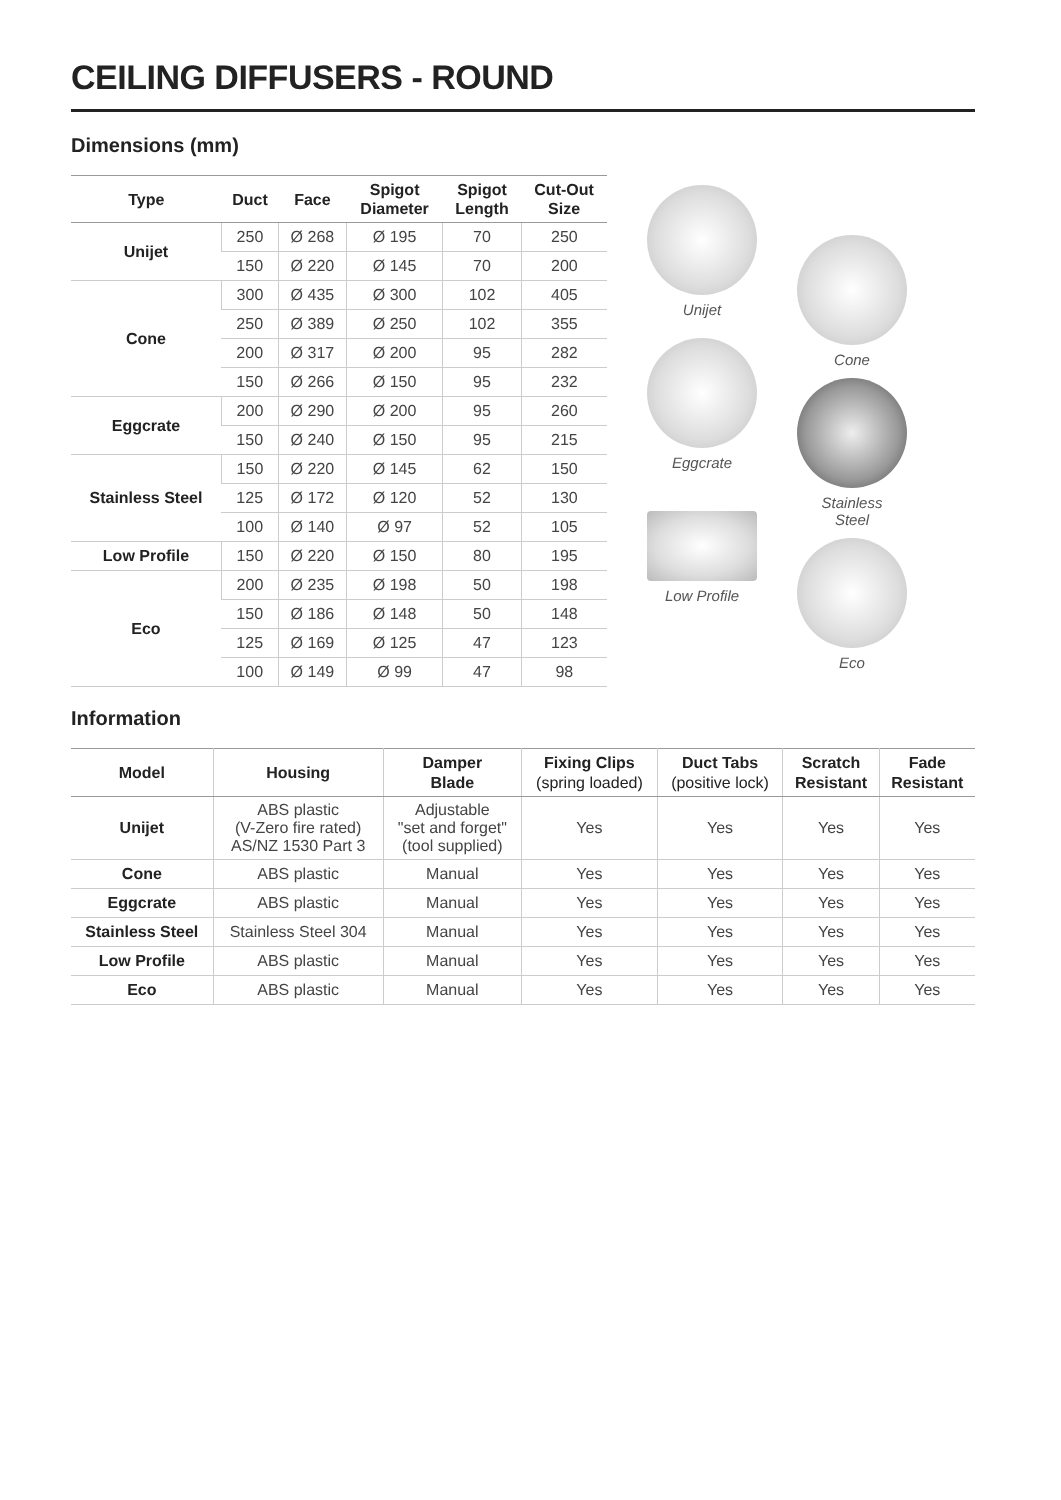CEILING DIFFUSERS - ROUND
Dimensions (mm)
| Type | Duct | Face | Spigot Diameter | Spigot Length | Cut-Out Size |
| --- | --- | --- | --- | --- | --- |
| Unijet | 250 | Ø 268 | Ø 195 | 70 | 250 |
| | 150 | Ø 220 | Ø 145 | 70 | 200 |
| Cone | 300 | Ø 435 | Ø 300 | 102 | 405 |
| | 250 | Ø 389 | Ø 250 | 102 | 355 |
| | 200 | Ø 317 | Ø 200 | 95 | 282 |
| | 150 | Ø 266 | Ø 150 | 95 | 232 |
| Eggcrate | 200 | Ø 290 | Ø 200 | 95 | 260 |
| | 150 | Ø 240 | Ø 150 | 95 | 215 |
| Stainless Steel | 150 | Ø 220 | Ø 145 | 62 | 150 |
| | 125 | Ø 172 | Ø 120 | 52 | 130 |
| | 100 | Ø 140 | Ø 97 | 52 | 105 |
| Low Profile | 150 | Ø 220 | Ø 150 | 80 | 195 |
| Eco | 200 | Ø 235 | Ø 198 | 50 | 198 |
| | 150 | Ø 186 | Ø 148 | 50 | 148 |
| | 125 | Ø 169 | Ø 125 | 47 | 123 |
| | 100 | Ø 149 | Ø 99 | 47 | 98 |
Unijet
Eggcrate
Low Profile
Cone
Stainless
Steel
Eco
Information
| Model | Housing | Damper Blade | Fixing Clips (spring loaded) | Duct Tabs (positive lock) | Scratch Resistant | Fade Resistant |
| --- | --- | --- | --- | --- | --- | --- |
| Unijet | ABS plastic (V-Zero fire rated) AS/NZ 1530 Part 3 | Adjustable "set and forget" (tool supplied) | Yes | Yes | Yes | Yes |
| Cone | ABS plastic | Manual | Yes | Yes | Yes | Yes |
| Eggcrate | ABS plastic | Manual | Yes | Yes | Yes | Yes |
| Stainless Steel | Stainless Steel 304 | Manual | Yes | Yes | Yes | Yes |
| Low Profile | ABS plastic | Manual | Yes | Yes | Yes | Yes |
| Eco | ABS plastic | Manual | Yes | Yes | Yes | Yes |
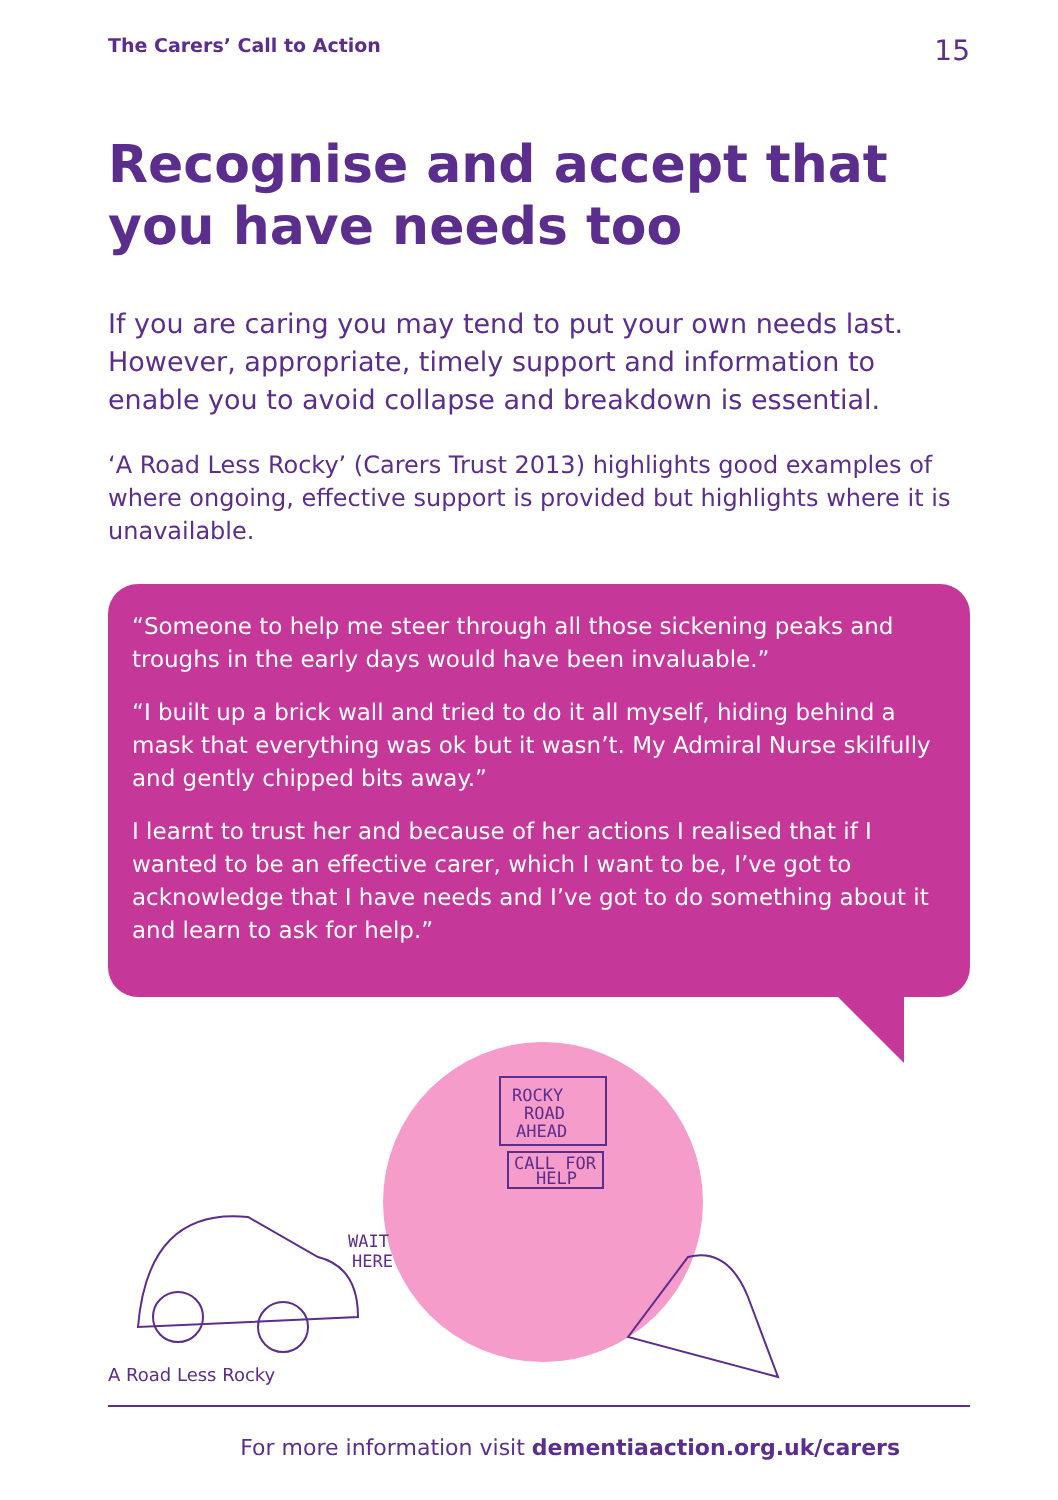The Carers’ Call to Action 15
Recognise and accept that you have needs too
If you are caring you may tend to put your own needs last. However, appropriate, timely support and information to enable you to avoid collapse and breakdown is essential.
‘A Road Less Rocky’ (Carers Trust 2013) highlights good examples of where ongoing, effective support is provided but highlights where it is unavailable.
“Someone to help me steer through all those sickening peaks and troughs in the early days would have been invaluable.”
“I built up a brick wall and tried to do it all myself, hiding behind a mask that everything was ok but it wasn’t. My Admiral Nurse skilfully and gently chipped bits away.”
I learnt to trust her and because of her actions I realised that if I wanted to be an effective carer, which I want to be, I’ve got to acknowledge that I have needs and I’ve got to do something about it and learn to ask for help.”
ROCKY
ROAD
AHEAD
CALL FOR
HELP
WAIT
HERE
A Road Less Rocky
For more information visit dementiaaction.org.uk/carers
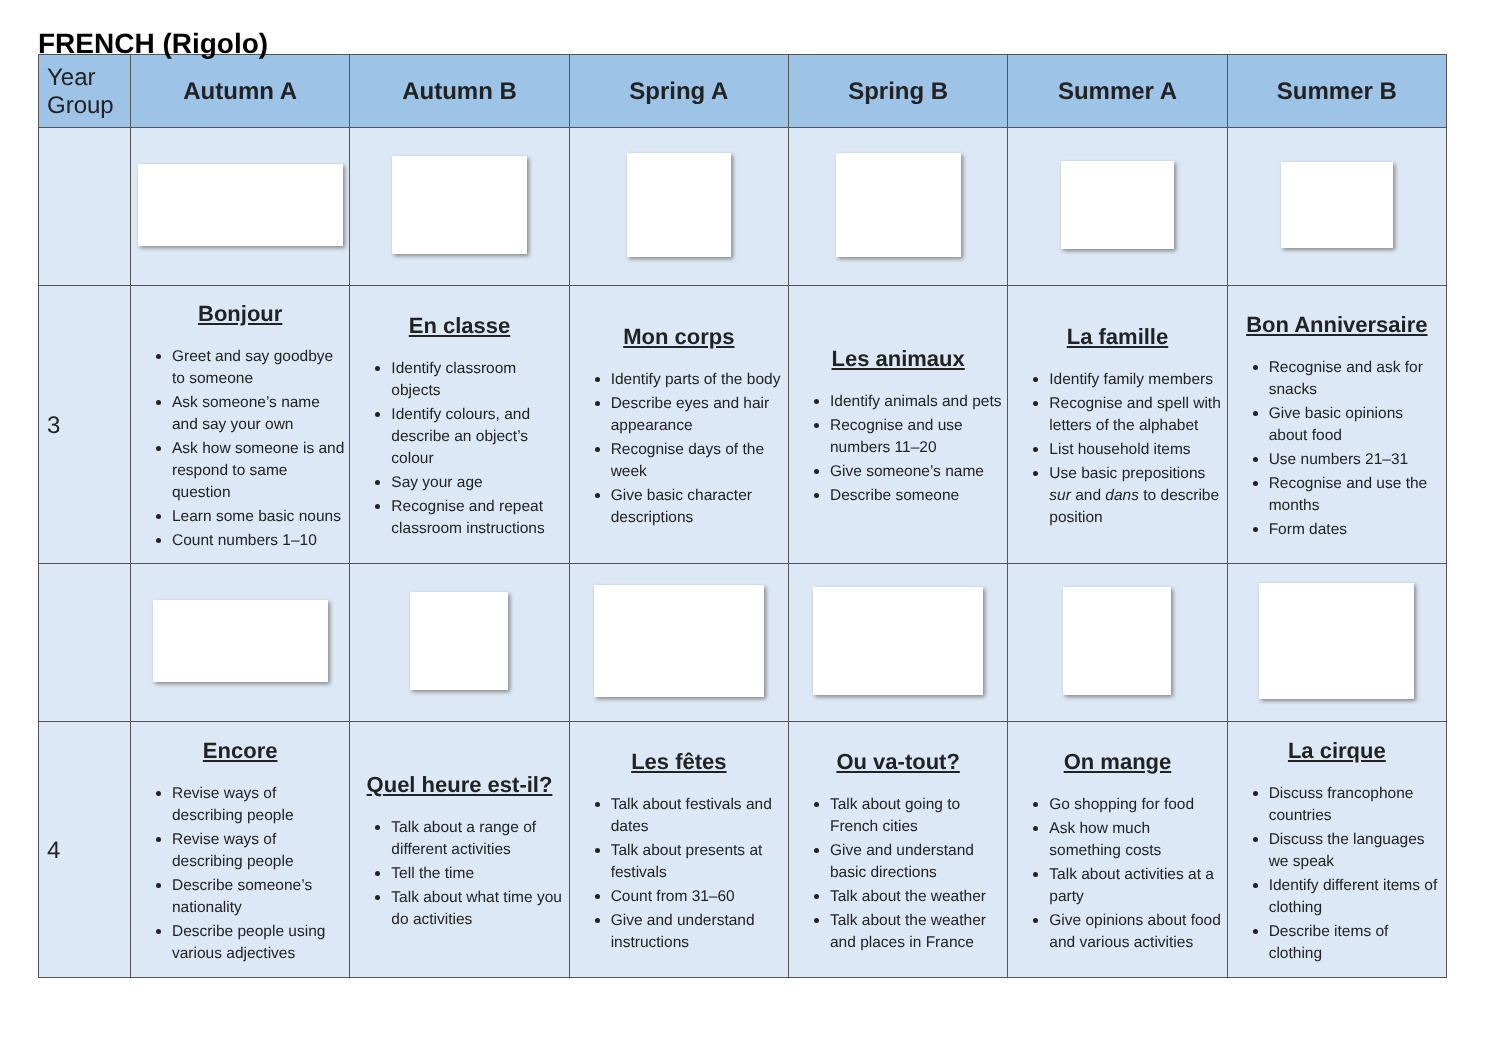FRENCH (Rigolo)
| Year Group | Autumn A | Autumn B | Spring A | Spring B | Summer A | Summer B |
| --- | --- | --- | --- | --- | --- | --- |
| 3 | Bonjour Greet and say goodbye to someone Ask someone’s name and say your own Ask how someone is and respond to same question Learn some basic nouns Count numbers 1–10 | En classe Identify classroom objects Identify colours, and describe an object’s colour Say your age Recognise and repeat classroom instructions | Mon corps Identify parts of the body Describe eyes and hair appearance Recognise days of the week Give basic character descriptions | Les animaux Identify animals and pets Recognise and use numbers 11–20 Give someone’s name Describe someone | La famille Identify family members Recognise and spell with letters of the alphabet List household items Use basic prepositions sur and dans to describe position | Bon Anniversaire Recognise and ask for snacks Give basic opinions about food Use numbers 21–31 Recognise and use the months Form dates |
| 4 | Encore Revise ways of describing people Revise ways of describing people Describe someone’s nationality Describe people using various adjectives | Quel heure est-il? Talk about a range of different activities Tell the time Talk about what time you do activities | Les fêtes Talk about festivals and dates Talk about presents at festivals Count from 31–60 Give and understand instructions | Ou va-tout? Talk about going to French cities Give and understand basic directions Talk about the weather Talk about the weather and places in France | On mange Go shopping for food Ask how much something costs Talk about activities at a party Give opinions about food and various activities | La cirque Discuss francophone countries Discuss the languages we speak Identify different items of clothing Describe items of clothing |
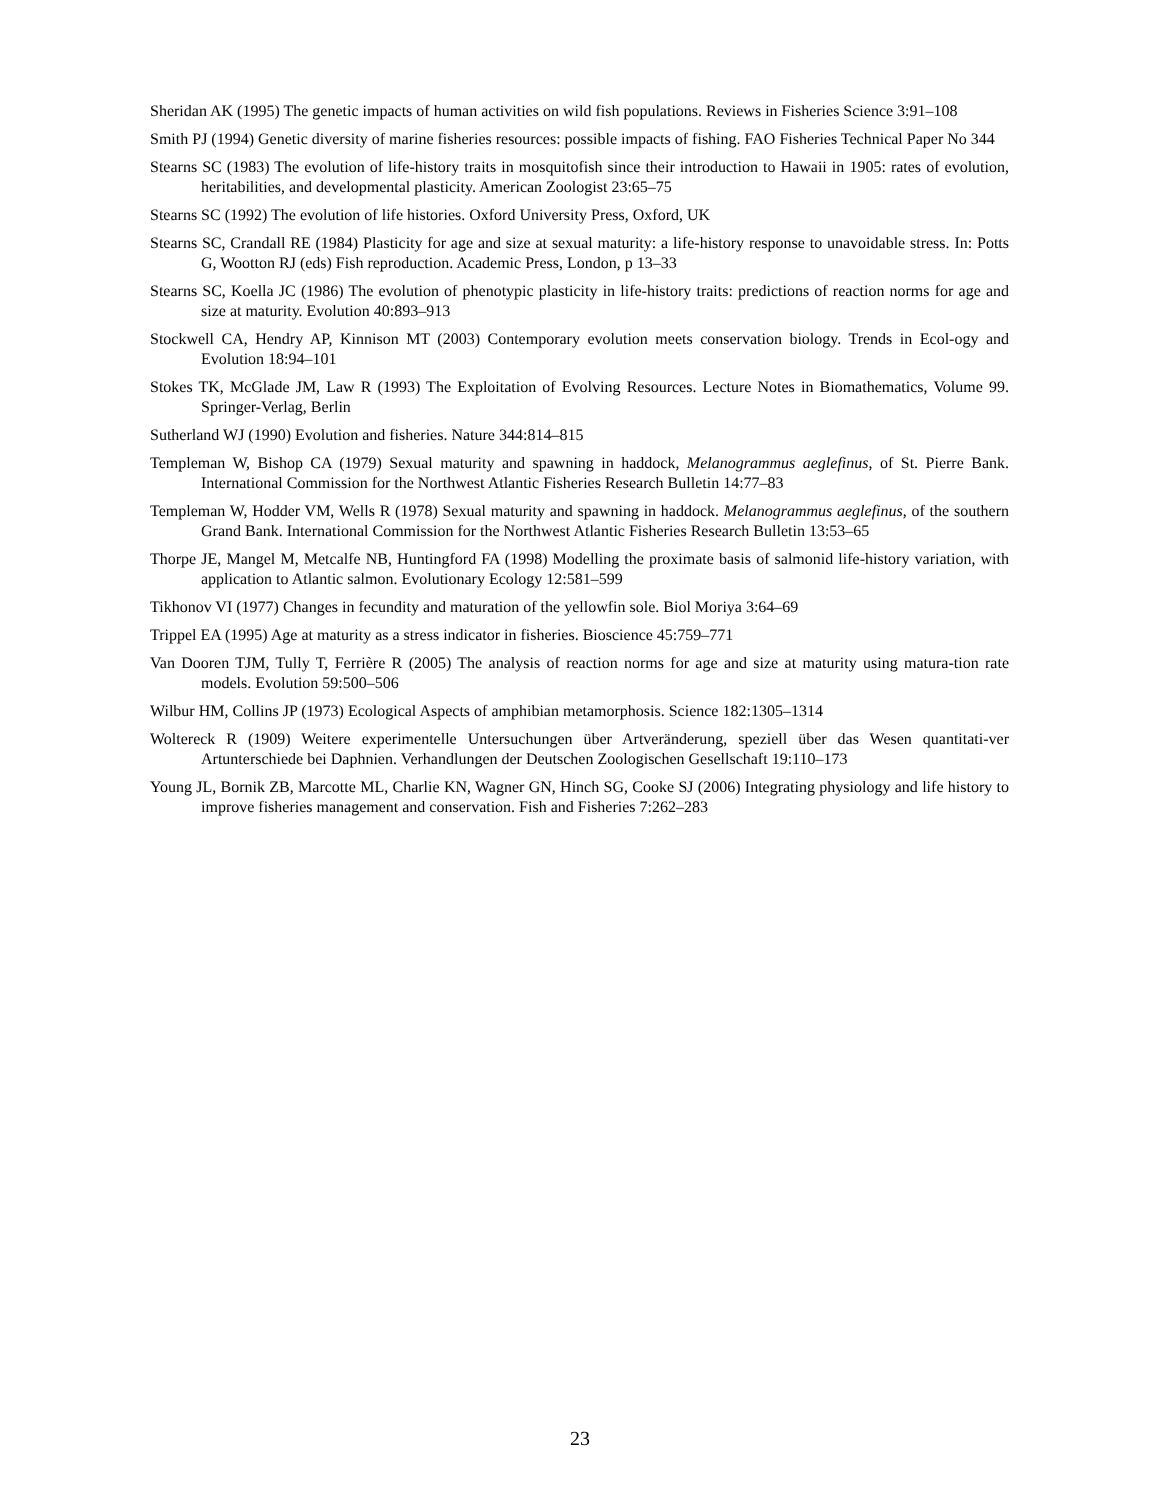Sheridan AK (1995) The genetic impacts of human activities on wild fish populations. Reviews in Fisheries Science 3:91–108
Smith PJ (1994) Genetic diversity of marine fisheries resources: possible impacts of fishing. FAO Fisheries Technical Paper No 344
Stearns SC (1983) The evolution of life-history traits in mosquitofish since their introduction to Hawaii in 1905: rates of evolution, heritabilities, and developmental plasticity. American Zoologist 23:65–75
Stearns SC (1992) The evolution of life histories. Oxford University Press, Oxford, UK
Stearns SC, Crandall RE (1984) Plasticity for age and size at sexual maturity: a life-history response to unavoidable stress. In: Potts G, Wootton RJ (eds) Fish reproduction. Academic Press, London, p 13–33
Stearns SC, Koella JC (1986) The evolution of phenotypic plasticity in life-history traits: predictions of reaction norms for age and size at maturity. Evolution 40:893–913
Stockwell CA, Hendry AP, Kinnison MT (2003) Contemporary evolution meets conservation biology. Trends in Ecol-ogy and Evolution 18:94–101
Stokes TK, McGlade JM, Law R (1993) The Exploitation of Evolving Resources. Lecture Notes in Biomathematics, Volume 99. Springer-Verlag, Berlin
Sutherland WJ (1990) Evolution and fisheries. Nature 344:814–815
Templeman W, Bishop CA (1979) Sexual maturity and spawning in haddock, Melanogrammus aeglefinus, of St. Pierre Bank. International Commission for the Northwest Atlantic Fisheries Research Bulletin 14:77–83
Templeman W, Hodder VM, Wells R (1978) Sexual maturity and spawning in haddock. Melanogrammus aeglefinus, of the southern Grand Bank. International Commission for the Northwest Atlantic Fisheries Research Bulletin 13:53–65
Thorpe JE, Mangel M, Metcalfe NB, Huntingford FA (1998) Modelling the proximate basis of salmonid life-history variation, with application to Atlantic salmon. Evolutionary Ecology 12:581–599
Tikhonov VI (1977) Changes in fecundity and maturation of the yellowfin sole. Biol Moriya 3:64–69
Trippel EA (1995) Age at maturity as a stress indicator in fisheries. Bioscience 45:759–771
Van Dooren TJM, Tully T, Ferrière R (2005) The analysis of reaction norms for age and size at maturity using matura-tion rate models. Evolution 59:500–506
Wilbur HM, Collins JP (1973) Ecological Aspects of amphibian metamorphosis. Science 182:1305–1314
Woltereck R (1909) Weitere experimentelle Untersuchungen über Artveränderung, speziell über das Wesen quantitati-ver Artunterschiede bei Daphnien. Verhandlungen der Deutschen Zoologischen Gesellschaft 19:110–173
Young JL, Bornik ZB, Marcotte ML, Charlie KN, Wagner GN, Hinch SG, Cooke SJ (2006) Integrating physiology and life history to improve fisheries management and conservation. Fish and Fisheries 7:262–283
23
:::
DIRECTIONS | Starting at the line above that holds "Templeman W, Bishop" and ending at the line that holds "Wilbur HM, Collins", transcribe each line exactly and include no other lines.

YOUR RESPONSE |
Templeman W, Bishop CA (1979) Sexual maturity and spawning in haddock, Melanogrammus aeglefinus, of St. Pierre Bank. International Commission for the Northwest Atlantic Fisheries Research Bulletin 14:77–83
Templeman W, Hodder VM, Wells R (1978) Sexual maturity and spawning in haddock. Melanogrammus aeglefinus, of the southern Grand Bank. International Commission for the Northwest Atlantic Fisheries Research Bulletin 13:53–65
Thorpe JE, Mangel M, Metcalfe NB, Huntingford FA (1998) Modelling the proximate basis of salmonid life-history variation, with application to Atlantic salmon. Evolutionary Ecology 12:581–599
Tikhonov VI (1977) Changes in fecundity and maturation of the yellowfin sole. Biol Moriya 3:64–69
Trippel EA (1995) Age at maturity as a stress indicator in fisheries. Bioscience 45:759–771
Van Dooren TJM, Tully T, Ferrière R (2005) The analysis of reaction norms for age and size at maturity using matura-tion rate models. Evolution 59:500–506
Wilbur HM, Collins JP (1973) Ecological Aspects of amphibian metamorphosis. Science 182:1305–1314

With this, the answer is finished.